This book focuses on the function of antibodies in vivo. Recent years have seen an exponential
growth in knowledge about the molecular and cellular mechanisms of antibody activity. These new
results dramatically changed our view of how antibodies function in vivo. The importance of
this class of molecules is demonstrated by the heightened susceptibility to infections of
humans and mice with an altered capacity to generate pathogen specific antibody responses. Thus
the majority of our currently available vaccines such as vaccines against influenza measles
and hepatitis focus on the generation of long lasting antibody responses. Recent evidence from
a variety of in vivo model systems and from human patient cohorts has highlighted the exclusive
role of cellular Fc-receptors for certain immunoglobulin isotypes and subclasses. With the
recent discovery of a human Fc-receptor for IgM all different human immunoglobulin isotypes now
have a cellular receptor providing a feedback mechanism and link between antibodies and the
cellular components of the immune system. Moreover it has become clear the complement and
Fc-receptor system are tightly connected and regulate each other to ensure a well balanced
immune response. Among the immunoglobulin isotypes IgG plays a very important protective role
against microbial infections and also as a therapeutic agent to kill tumor cells or
autoantibody producing B cells in autoimmune disease. Transfer of our knowledge about the
crucial function of Fc-receptors has led to the production of a second generation of
therapeutic antibodies with enhanced binding to this class of receptors. Binding of antibodies
to Fc-receptors leads to the recruitment of the potent pro-inflammatory effector functions of
cells from the innate immune system. Hence Fc-receptors link the innate and adaptive immune
system emphasizing the importance of both arms of the immune system and their crosstalk during
anti-microbial immune responses. Besides this pro-inflammatory activity immunoglobulin G (IgG)
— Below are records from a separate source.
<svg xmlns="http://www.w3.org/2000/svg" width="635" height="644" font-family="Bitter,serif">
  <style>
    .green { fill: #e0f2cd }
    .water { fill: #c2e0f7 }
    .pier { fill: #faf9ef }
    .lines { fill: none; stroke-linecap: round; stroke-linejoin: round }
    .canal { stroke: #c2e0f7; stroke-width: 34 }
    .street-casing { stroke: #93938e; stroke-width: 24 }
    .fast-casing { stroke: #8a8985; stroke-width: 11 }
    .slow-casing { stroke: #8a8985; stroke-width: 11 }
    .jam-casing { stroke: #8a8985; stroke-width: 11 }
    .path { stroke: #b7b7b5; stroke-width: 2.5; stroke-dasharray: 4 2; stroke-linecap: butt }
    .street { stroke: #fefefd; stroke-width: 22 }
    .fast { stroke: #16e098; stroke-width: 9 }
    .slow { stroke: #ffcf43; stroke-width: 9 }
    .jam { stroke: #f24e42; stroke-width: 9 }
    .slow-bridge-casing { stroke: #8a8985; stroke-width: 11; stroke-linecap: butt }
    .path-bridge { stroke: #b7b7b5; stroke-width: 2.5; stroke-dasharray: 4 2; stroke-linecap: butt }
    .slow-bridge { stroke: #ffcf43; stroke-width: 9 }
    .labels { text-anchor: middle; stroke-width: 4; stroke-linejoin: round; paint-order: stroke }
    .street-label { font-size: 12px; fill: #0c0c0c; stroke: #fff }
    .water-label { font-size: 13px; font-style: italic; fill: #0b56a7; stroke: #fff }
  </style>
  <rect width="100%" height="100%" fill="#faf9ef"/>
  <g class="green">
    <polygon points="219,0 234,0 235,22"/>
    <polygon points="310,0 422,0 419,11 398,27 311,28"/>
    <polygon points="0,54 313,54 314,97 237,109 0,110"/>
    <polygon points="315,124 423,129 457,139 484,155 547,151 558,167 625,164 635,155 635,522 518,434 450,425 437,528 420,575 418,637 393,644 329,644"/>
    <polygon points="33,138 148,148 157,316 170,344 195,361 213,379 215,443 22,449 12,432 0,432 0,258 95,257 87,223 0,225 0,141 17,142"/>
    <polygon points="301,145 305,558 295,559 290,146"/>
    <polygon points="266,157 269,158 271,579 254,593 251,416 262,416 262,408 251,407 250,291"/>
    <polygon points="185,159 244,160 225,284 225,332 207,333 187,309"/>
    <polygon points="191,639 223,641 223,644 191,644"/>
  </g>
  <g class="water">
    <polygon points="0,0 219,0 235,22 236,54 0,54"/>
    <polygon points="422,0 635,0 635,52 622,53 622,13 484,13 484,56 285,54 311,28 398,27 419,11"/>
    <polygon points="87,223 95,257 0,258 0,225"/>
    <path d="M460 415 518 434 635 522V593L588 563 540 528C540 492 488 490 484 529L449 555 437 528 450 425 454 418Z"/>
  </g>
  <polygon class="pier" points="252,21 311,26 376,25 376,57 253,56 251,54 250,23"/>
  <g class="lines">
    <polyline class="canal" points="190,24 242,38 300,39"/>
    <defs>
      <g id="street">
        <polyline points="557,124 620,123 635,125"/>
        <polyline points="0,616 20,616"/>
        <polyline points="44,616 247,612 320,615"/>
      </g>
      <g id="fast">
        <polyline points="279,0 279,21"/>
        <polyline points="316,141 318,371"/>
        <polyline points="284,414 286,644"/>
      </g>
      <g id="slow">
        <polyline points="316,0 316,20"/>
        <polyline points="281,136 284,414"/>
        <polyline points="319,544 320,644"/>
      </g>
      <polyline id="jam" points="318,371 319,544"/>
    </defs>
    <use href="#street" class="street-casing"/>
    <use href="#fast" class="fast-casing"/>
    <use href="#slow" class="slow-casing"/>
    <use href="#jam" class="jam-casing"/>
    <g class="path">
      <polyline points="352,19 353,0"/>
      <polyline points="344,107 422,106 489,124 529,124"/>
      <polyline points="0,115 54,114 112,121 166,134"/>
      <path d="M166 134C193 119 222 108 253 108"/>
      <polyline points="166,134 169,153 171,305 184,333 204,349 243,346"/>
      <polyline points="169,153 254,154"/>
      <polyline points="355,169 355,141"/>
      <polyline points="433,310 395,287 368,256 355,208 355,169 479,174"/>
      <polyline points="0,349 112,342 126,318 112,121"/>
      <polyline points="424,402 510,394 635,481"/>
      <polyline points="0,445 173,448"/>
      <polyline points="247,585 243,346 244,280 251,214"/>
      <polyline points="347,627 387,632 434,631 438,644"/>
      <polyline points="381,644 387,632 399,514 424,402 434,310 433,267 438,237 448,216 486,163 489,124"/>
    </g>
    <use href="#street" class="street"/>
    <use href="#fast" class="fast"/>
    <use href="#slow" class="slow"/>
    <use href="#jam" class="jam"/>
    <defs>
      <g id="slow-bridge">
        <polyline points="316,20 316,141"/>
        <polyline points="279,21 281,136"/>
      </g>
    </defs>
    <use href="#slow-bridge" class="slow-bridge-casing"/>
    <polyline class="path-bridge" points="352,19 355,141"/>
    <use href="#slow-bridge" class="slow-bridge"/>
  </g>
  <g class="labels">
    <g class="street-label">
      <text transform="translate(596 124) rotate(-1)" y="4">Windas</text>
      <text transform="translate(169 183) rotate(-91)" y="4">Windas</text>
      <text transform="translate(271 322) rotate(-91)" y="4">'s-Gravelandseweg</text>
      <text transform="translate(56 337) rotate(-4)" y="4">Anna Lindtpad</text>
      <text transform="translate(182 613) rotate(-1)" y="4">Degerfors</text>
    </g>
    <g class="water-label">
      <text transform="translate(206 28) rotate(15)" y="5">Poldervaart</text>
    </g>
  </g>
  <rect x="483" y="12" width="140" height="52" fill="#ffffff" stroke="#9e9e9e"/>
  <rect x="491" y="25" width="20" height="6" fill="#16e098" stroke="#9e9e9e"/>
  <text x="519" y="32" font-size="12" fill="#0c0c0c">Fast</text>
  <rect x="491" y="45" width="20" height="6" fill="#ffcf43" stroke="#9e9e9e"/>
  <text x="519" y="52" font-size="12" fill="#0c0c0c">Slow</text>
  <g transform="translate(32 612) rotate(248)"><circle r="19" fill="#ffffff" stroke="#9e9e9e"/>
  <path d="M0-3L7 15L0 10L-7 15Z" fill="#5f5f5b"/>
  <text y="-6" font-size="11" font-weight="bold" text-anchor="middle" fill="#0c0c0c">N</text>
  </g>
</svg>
molecules are long known to also have an anti-inflammatory function. This is demonstrated by
the use of high dose intravenous immunoglobulins as a therapeutic agent in many human
autoimmune diseases. During the past five years several new insights into the molecular and
cellular pathways of this anti-inflammatory activity were gained radically changing our view of
IgG function in vivo. Several lines of evidence suggest that the sugar moiety attached to the
IgG molecule is responsible for these opposing activities and may be seen as a molecular switch
enabling the immune system to change IgG function from a pro- to an anti-inflammatory activity.
There is convincing evidence in mice and humans that aberrant IgG glycosylation could be an
important new pathway for understanding the impaired antibody activity during autoimmune
disease. Besides this tremendous increase in basic knowledge about factors influencing
immunoglobulin activity the book will also provide insights into how these new insights might
help to generate novel therapeutic approaches to enhance IgG activity for tumor therapy on the
one hand and how to block the self-destructive activity of IgG autoantibodies during
autoimmune disease on the other hand.